You’ll probably pay less. Most states now let insurers shun the sick. Just eleven prohibit charging more based on your health status. (Colorado, Connecticut, Maryland, Maine, Massachusetts, New Jersey, New York, Oregon, Vermont, and Washington).

If you live in one of the other 39 states, your premiums should fall.

If you are a woman and buy your own insurance:

Today, in most states, insurers can charge you far more than they would charge a man for the same policy – even though your insurance doesn’t include maternity benefits.  The exceptions are: California, Colorado, Maine, Massachusetts, Minnesota, Montana, New Hampshire, New Jersey, New York, North Dakota, Oregon, Vermont, and Washington. Elsewhere, in 2014, you’re likely to pay less.

If you are in your 50s or 60s and buy your own insurance:

You may be shelling out four to six times what a 30-something would pay for the same policy. But under the ACA, insurers can only charge you three times as much. Today six states prohibit (New York) or limit age-rating to 3:1 or less. (Maine, Massachusetts, Minnesota, New Mexico, Vermont).  In all other states, your premiums should fall.

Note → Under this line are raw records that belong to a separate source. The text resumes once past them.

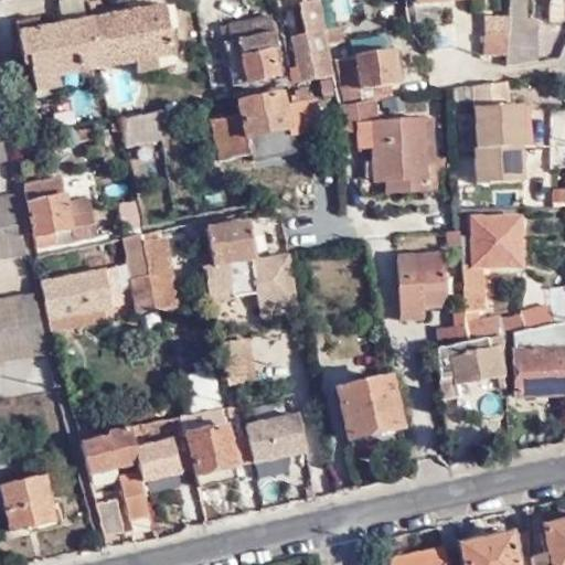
[(64,0),(57,1),(62,23),(91,17),(87,0),(64,0)]
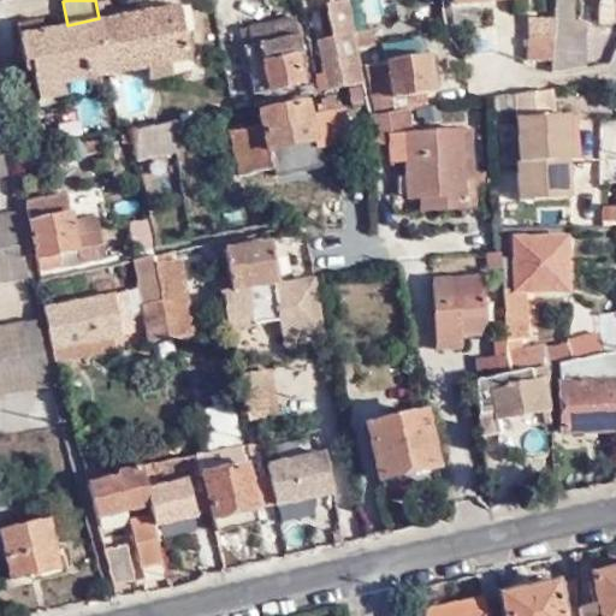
[(368,0),(372,21),(391,18),(389,0),(368,0)]
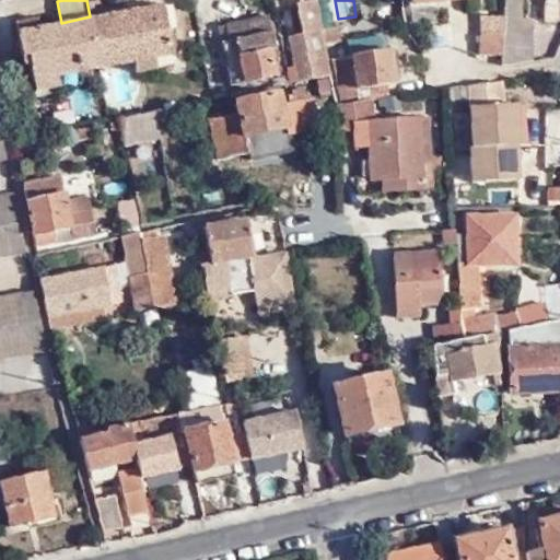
[(521,0),(504,0),(503,15),(503,16),(502,55),(502,63),(536,60),(537,18),(521,16),(521,0)]
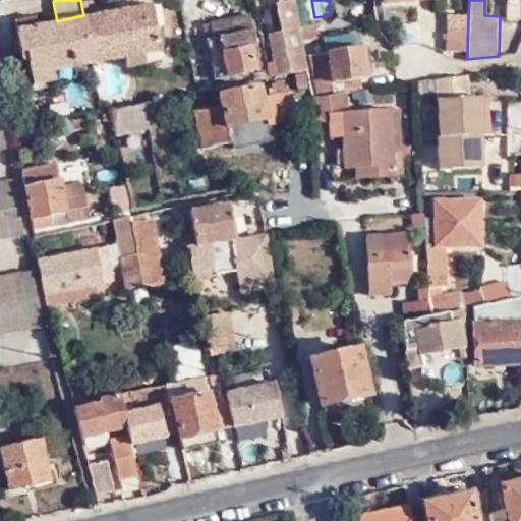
[(151,2),(83,15),(94,61),(124,54),(160,46),(151,2)]
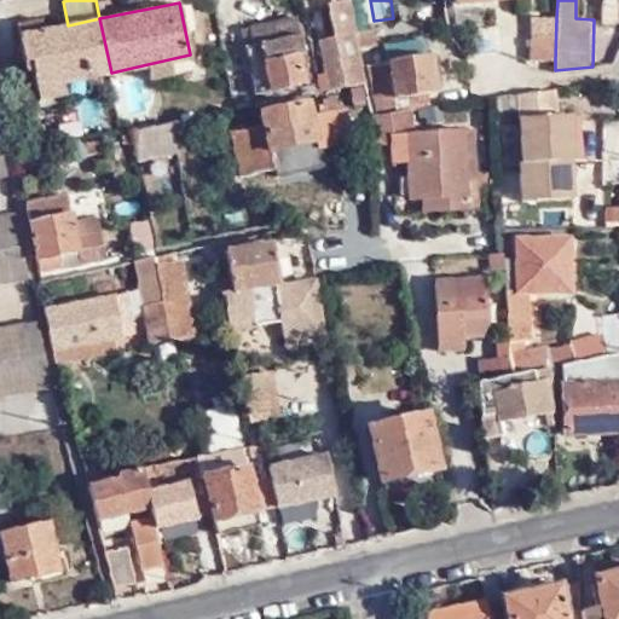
[(88,77),(111,73),(99,18),(68,25),(44,30),(41,19),(17,25),(23,53),(33,53),(40,88),(88,77)]
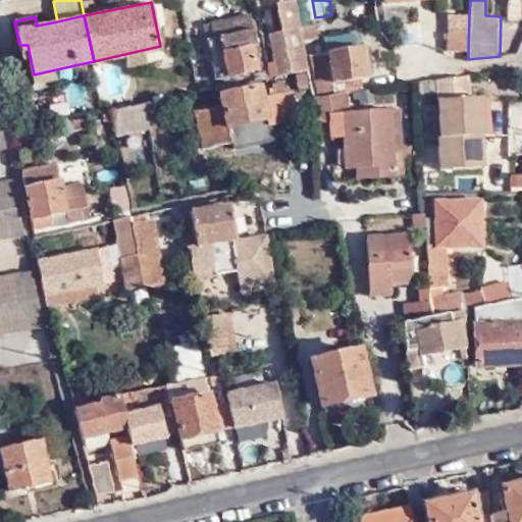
[(447,50),(468,51),(469,15),(460,15),(460,30),(448,29),(447,50)]
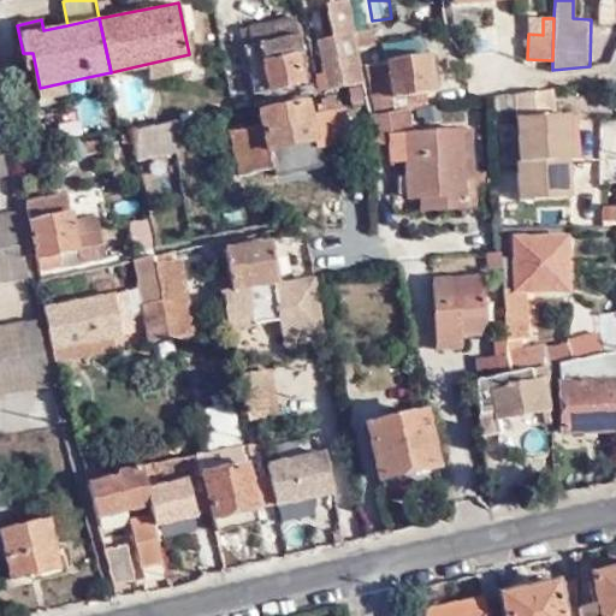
[(301,54),(294,21),(240,31),(253,94),(302,83),(297,54),(301,54)]
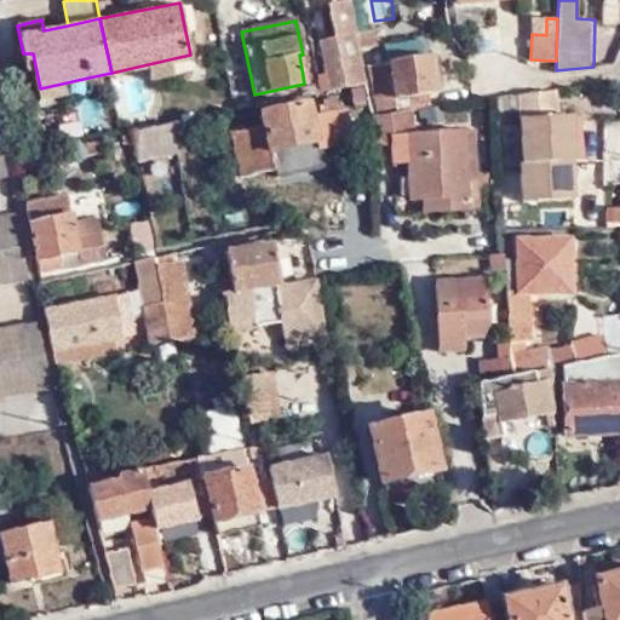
[(367,64),(375,63),(373,45),(374,45),(373,32),(355,34),(355,36),(360,61),(367,64)]
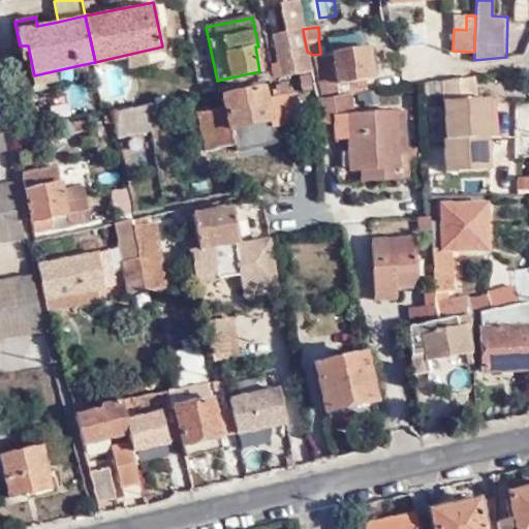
[(311,71),(307,52),(303,31),(273,38),(280,78),(311,71)]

If you are in your 20s or 30s and buy your own insurance:

You probably have heard that your costs will spiral because you will be helping to support aging boomers and people who suffer from “pre-existing conditions.”

But in the exchanges, insurers will charge a 50-something three times as much as they charge you. Moreover, rich subsidies will attract an influx of currently uninsured, young, healthy customers, spreading the cost of caring for the elderly over a much larger group.

As noted above, today six states prohibit age rating (New York), or limit it to a ratio of 3:1 or less. In these states (Maine, Massachusetts, Minnesota, New Mexico, Vermont), your rates won’t climb because you’re in an exchange with 50-somethings.

As for covering the chronically ill, eleven states already prohibit hiking premiums because of pre-existing conditions. If you live in Colorado, Connecticut, Maryland, Maine, Massachusetts, New Jersey, New York, Oregon, Vermont, or Washington, you won’t wind up paying more for this reason.